(THE PROBLEM) Because the entries hold pictures, reproduce only their words, exactly as written.

(PROVIDED ENTRIES)

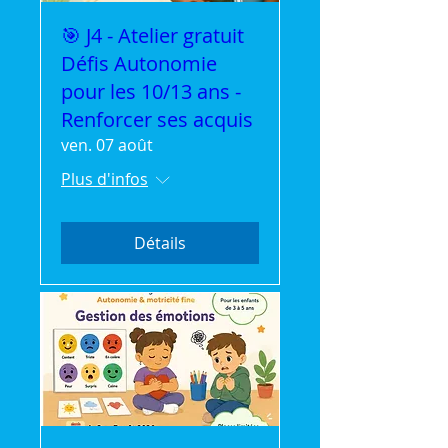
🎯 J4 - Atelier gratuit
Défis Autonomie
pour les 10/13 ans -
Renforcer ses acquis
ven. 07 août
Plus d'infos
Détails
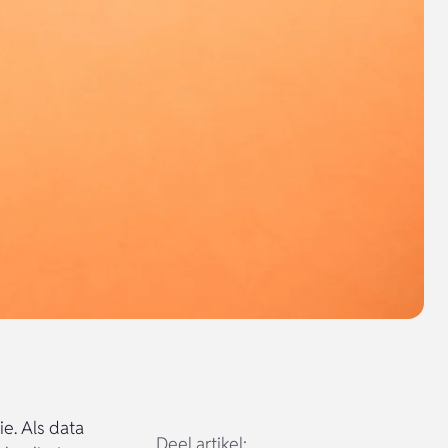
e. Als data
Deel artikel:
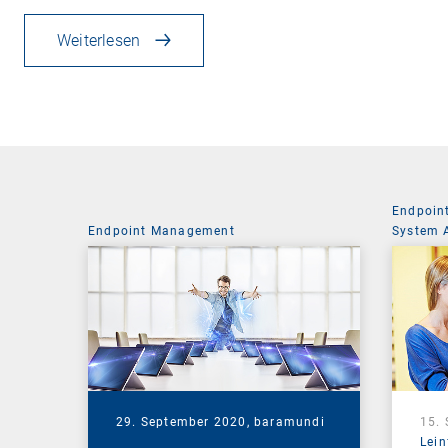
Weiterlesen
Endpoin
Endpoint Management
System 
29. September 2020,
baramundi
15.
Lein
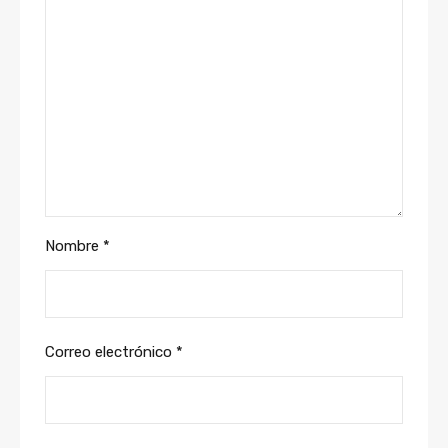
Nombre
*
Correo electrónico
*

(WRITTEN ANSWER)
🎯 J4 - Atelier gratuit
Défis Autonomie
pour les 10/13 ans -
Renforcer ses acquis
ven. 07 août
Plus d'infos
Détails
e. Als data
Deel artikel:
Weiterlesen
Endpoin
Endpoint Management
System 
29. September 2020,
baramundi
15.
Lein
Nombre
*
Correo electrónico
*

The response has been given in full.